→ EXERCISE DIRECTIONS: Transcribe every line of the material that follows, keeping each one word for word.

Records contained in a dataset:
■ ■ ■ ■ ■
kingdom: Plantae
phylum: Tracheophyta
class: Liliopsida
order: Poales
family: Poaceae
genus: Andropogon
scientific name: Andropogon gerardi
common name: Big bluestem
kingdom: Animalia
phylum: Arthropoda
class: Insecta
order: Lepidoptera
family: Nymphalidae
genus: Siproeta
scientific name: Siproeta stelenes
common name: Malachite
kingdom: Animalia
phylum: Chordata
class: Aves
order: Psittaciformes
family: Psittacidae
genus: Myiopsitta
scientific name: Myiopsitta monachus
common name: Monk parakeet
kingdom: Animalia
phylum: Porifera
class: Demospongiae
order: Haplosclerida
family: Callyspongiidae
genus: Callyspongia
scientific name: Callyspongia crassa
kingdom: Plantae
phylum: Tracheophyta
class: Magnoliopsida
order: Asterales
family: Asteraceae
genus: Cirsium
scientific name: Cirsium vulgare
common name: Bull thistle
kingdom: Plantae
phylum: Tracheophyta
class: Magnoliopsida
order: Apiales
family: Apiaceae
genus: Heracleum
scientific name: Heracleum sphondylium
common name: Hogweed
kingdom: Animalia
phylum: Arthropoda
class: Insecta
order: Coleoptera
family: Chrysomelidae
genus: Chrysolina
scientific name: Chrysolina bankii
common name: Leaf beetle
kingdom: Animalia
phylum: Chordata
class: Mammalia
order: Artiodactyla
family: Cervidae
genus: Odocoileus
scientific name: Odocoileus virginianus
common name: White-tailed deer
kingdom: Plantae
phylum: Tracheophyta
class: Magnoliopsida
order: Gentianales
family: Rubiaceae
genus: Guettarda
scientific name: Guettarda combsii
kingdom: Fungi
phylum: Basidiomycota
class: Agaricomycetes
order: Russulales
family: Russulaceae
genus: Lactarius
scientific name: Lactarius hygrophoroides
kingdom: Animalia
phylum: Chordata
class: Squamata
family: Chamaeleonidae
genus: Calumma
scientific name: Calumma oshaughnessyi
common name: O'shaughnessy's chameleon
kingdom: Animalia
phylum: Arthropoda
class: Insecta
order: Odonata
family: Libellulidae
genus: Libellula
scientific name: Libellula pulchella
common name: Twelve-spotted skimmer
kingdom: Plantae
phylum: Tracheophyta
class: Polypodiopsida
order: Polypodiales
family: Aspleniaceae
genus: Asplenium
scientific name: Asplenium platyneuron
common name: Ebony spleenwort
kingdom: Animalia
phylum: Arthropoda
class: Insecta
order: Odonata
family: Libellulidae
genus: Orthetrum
■ ■ ■ ■ ■
→ RESULT OF THIS EXERCISE:
kingdom: Plantae
phylum: Tracheophyta
class: Liliopsida
order: Poales
family: Poaceae
genus: Andropogon
scientific name: Andropogon gerardi
common name: Big bluestem
kingdom: Animalia
phylum: Arthropoda
class: Insecta
order: Lepidoptera
family: Nymphalidae
genus: Siproeta
scientific name: Siproeta stelenes
common name: Malachite
kingdom: Animalia
phylum: Chordata
class: Aves
order: Psittaciformes
family: Psittacidae
genus: Myiopsitta
scientific name: Myiopsitta monachus
common name: Monk parakeet
kingdom: Animalia
phylum: Porifera
class: Demospongiae
order: Haplosclerida
family: Callyspongiidae
genus: Callyspongia
scientific name: Callyspongia crassa
kingdom: Plantae
phylum: Tracheophyta
class: Magnoliopsida
order: Asterales
family: Asteraceae
genus: Cirsium
scientific name: Cirsium vulgare
common name: Bull thistle
kingdom: Plantae
phylum: Tracheophyta
class: Magnoliopsida
order: Apiales
family: Apiaceae
genus: Heracleum
scientific name: Heracleum sphondylium
common name: Hogweed
kingdom: Animalia
phylum: Arthropoda
class: Insecta
order: Coleoptera
family: Chrysomelidae
genus: Chrysolina
scientific name: Chrysolina bankii
common name: Leaf beetle
kingdom: Animalia
phylum: Chordata
class: Mammalia
order: Artiodactyla
family: Cervidae
genus: Odocoileus
scientific name: Odocoileus virginianus
common name: White-tailed deer
kingdom: Plantae
phylum: Tracheophyta
class: Magnoliopsida
order: Gentianales
family: Rubiaceae
genus: Guettarda
scientific name: Guettarda combsii
kingdom: Fungi
phylum: Basidiomycota
class: Agaricomycetes
order: Russulales
family: Russulaceae
genus: Lactarius
scientific name: Lactarius hygrophoroides
kingdom: Animalia
phylum: Chordata
class: Squamata
family: Chamaeleonidae
genus: Calumma
scientific name: Calumma oshaughnessyi
common name: O'shaughnessy's chameleon
kingdom: Animalia
phylum: Arthropoda
class: Insecta
order: Odonata
family: Libellulidae
genus: Libellula
scientific name: Libellula pulchella
common name: Twelve-spotted skimmer
kingdom: Plantae
phylum: Tracheophyta
class: Polypodiopsida
order: Polypodiales
family: Aspleniaceae
genus: Asplenium
scientific name: Asplenium platyneuron
common name: Ebony spleenwort
kingdom: Animalia
phylum: Arthropoda
class: Insecta
order: Odonata
family: Libellulidae
genus: Orthetrum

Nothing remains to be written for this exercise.